[DATA Boundary: Start]

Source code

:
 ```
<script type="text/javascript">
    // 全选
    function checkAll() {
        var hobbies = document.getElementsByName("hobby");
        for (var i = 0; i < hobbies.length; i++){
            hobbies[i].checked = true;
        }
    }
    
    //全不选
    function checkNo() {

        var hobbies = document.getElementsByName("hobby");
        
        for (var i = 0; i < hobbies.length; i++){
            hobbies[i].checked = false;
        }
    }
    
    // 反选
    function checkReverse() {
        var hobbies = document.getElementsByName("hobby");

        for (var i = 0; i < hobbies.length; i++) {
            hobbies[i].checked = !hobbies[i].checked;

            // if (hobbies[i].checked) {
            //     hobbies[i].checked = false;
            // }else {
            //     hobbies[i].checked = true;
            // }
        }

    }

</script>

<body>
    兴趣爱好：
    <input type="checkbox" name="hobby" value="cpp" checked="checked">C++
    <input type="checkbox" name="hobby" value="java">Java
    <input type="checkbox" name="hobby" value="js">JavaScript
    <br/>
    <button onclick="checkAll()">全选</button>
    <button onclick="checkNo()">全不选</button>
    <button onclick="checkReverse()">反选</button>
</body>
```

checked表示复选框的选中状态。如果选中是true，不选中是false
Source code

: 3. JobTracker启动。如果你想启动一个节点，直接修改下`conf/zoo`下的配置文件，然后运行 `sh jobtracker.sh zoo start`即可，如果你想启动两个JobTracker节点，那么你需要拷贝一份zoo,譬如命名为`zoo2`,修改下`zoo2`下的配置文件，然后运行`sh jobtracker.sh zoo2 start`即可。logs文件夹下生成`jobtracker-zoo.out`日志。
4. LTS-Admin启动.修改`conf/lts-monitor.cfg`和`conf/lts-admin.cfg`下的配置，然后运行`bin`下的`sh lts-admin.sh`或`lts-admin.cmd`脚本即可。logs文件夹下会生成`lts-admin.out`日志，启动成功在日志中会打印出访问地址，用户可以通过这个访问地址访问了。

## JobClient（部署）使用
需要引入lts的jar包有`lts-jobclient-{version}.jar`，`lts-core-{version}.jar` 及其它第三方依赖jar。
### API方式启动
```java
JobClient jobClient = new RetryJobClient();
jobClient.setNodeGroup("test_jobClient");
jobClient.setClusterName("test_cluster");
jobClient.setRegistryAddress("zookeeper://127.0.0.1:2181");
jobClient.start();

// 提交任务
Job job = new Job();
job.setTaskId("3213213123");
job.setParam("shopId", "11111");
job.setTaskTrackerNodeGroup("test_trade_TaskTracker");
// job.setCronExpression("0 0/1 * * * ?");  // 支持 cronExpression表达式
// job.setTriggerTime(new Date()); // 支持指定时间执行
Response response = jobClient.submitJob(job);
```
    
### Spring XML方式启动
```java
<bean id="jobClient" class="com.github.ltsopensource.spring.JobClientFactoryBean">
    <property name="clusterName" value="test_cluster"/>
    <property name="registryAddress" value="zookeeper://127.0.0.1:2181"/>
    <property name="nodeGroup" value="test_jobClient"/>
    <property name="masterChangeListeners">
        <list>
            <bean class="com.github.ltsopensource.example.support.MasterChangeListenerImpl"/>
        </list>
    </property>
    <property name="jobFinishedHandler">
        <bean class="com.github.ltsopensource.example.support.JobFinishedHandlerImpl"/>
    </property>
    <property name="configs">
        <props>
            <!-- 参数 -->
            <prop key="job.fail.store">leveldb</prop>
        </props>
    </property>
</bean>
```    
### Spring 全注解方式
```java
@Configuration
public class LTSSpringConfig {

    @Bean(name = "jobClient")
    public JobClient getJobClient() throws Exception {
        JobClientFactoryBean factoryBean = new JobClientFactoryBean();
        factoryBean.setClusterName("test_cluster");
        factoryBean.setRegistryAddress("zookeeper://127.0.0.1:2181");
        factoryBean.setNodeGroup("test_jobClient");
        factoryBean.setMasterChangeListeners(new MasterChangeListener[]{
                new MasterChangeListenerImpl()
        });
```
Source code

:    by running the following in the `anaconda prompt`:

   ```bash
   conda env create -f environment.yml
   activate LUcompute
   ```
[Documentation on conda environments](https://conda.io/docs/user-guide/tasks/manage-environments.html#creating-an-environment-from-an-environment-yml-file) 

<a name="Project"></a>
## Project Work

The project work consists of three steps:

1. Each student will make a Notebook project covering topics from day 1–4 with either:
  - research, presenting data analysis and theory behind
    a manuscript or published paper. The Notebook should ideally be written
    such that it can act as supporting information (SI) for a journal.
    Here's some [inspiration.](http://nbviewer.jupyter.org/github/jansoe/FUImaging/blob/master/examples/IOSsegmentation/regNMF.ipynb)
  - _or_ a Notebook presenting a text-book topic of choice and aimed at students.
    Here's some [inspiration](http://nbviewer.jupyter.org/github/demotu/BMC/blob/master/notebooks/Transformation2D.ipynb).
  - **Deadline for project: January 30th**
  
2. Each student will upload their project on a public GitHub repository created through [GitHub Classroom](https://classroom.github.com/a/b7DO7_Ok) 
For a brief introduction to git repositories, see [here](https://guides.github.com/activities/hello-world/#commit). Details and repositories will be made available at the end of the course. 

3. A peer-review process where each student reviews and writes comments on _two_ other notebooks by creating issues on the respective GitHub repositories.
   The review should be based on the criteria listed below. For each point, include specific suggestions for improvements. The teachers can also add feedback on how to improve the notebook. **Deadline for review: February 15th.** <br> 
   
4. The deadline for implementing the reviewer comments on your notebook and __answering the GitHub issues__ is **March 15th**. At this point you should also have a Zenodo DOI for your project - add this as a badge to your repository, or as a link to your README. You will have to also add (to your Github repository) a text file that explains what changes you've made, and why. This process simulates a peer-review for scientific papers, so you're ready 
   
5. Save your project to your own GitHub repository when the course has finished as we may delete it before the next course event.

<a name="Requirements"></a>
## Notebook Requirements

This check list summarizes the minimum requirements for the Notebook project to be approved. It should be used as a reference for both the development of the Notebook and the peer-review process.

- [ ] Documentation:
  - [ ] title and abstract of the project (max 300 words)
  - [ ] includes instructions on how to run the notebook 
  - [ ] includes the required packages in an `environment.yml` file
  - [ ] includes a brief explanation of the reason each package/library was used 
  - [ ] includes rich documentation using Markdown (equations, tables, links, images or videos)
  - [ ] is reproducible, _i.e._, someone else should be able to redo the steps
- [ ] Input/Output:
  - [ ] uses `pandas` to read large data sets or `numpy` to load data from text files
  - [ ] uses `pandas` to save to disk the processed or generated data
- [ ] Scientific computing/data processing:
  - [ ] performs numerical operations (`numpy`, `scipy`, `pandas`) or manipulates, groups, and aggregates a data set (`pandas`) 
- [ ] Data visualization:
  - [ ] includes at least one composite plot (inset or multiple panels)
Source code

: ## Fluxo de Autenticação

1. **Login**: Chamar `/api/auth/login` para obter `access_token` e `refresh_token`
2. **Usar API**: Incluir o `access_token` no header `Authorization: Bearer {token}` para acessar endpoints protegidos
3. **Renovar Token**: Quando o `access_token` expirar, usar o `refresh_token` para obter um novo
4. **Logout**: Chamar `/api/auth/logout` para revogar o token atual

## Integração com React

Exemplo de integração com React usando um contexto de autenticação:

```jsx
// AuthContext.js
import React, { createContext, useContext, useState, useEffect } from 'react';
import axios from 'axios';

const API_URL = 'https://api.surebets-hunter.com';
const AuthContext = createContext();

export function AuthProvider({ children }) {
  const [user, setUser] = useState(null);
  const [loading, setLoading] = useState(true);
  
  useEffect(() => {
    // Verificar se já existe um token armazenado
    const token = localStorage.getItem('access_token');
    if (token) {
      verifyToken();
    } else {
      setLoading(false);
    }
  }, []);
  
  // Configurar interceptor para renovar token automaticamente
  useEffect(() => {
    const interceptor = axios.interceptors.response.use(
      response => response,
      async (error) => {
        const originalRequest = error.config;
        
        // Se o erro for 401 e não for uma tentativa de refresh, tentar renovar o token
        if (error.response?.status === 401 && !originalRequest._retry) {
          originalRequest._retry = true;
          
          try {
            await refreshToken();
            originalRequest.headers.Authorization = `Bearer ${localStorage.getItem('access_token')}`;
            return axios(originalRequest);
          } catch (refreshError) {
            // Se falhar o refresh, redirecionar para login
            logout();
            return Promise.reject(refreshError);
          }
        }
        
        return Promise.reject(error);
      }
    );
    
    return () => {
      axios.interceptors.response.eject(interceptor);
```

[DATA Boundary: End]

Of the entries above, repeat exactly the lines from the line with "by running the" through the line with "[Documentation on conda", both of them included.

## PROBLEM SOLUTION
:    by running the following in the `anaconda prompt`:

   ```bash
   conda env create -f environment.yml
   activate LUcompute
   ```
[Documentation on conda environments](https://conda.io/docs/user-guide/tasks/manage-environments.html#creating-an-environment-from-an-environment-yml-file) 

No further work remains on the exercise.